◆ **ASSIGNMENT**
Find the lines in these entries that include the word "Rift" and state how many there are, with no other words.

◆ **TASK MATERIAL**
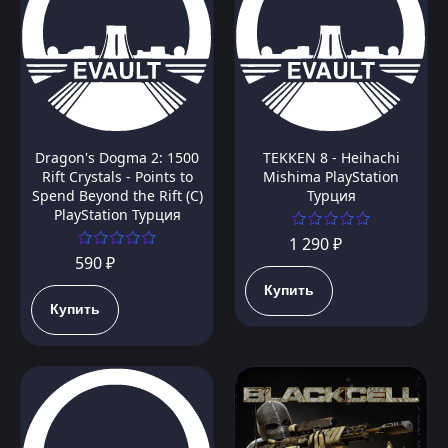
Dragon's Dogma 2: 1500
TEKKEN 8 - Heihachi
Rift Crystals - Points to
Mishima PlayStation
Spend Beyond the Rift (C)
Турция
PlayStation Турция
1 290 ₽
590 ₽
Купить
Купить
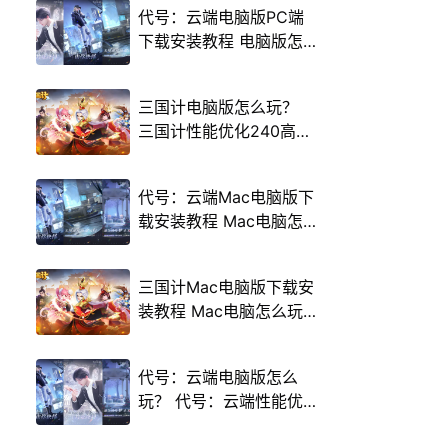
代号：云端电脑版PC端
下载安装教程 电脑版怎
么玩代号：云端攻略
三国计电脑版怎么玩？
三国计性能优化240高帧
游戏多开 后台挂机 按键
设置教程
代号：云端Mac电脑版下
载安装教程 Mac电脑怎
么玩代号：云端攻略
三国计Mac电脑版下载安
装教程 Mac电脑怎么玩
三国计攻略
代号：云端电脑版怎么
玩？ 代号：云端性能优
化240高帧 游戏多开 后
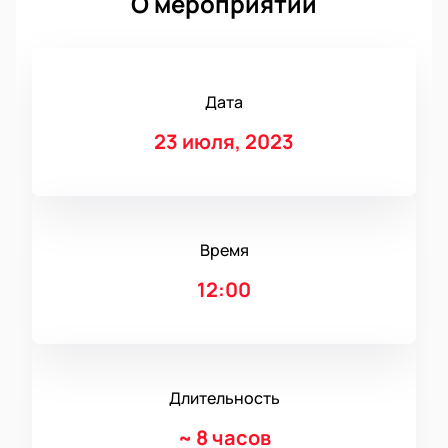
О мероприятии
Дата
23 июля, 2023
Время
12:00
Длительность
~
8 часов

◆ **RESULT OF THIS TASK**
2